Syria’s government took full control of Aleppo city over the weekend after capturing its Kurdish-majority Sheikh Maqsud and Ashrafiyeh neighborhoods and evacuating fighters there to Kurdish-controlled areas in the northeast.
Both sides traded blame over who started the violence last week that killed dozens of people and displaced tens of thousands.

PKK, Turkiye

On Tuesday in Qamishli, the main Kurdish city in the country’s northeast, thousands of people demonstrated against the Aleppo violence, with some burning pictures of Syrian President Ahmed Al-Sharaa, an AFP correspondent said, while shops were shut in a general strike.
Some protesters carried Kurdish flags and banners in support of the SDF.
“Leave, Jolani!” they shouted, referring to President Sharaa by his former nom de guerre, Abu Mohammed Al-Jolani.
“This government has not honored its commitments toward any Syrians,” said cafe owner Joudi Ali.

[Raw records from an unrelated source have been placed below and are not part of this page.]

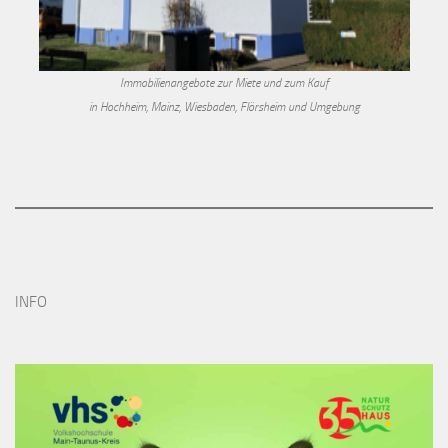
Immobilienangebote zur Miete und zum Kauf
in Hochheim, Mainz, Wiesbaden, Flörsheim und Umgebung
INFO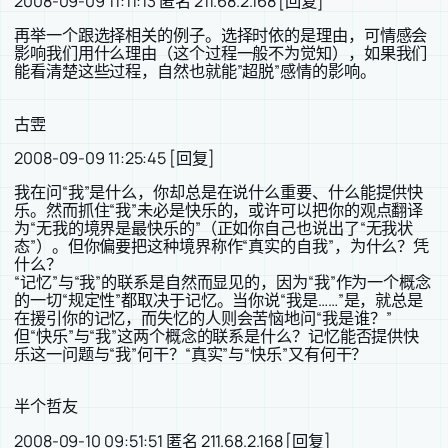
2008-09-09 11:11:13 匿名 211.68.2.168 [回复]
再举一个跟选择相关的例子。选择时依的是理由，可情感会
影响我们用什么理由（这个过程一般不为觉知），如果我们
能看清楚这些过程，自然也就能”超脱”感情的影响。
古雴
2008-09-09 11:25:45 [回复]
我在问“我”是什么，你却总是在说什么重要、什么能提供快
乐。然而抓住“我”未必是快乐的，或许可以把你的观点翻译
为“无我的境界是最快乐的”（正如你自己也说出了“无我状
态”）。但你偏要把这种境界称作“真实的自我”，为什么？凭
什么？
“记忆”与“我”的联系是自然而显见的，因为“我”作为一个概念
的一切“规定性”都取决于记忆。当你说“我是……”是，就总是
在援引你的记忆，而失忆的人则会苦恼地问“我是谁？”
但“快乐”与“我”这两个概念的联系是什么？记忆能否提供快
乐这一问题与“我”何干？“真实”与“快乐”又有何干？
半个哲友
2008-09-10 09:51:51 匿名 211.68.2.168 [回复]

Other protesters burned portraits of Turkish Foreign Minister Hakan Fidan, whose country has lauded the Syrian government’s Aleppo operation “against terrorist organizations.”
Turkiye has long been hostile to the SDF, seeing it as an extension of the Kurdistan Workers’ Party (PKK) and a major threat along its southern border.
Last year, the PKK announced an end to its long-running armed struggle against the Turkish state and began destroying its weapons, but Ankara has insisted that the move include armed Kurdish groups in Syria.
On Tuesday, the PKK called the “attack on the Kurdish neighborhoods in Aleppo” an attempt to sabotage peace efforts between it and Ankara.
A day earlier, Ankara’s ruling party levelled the same accusation against Kurdish fighters.
The Britain-based Syrian Observatory for Human Rights reported 45 civilians and 60 soldiers and fighters from both sides killed in the Aleppo violence.
Aleppo civil defense official Faysal Mohammad said Tuesday that 50 bodies had been recovered from the Kurdish-majority neighborhoods after the fighting.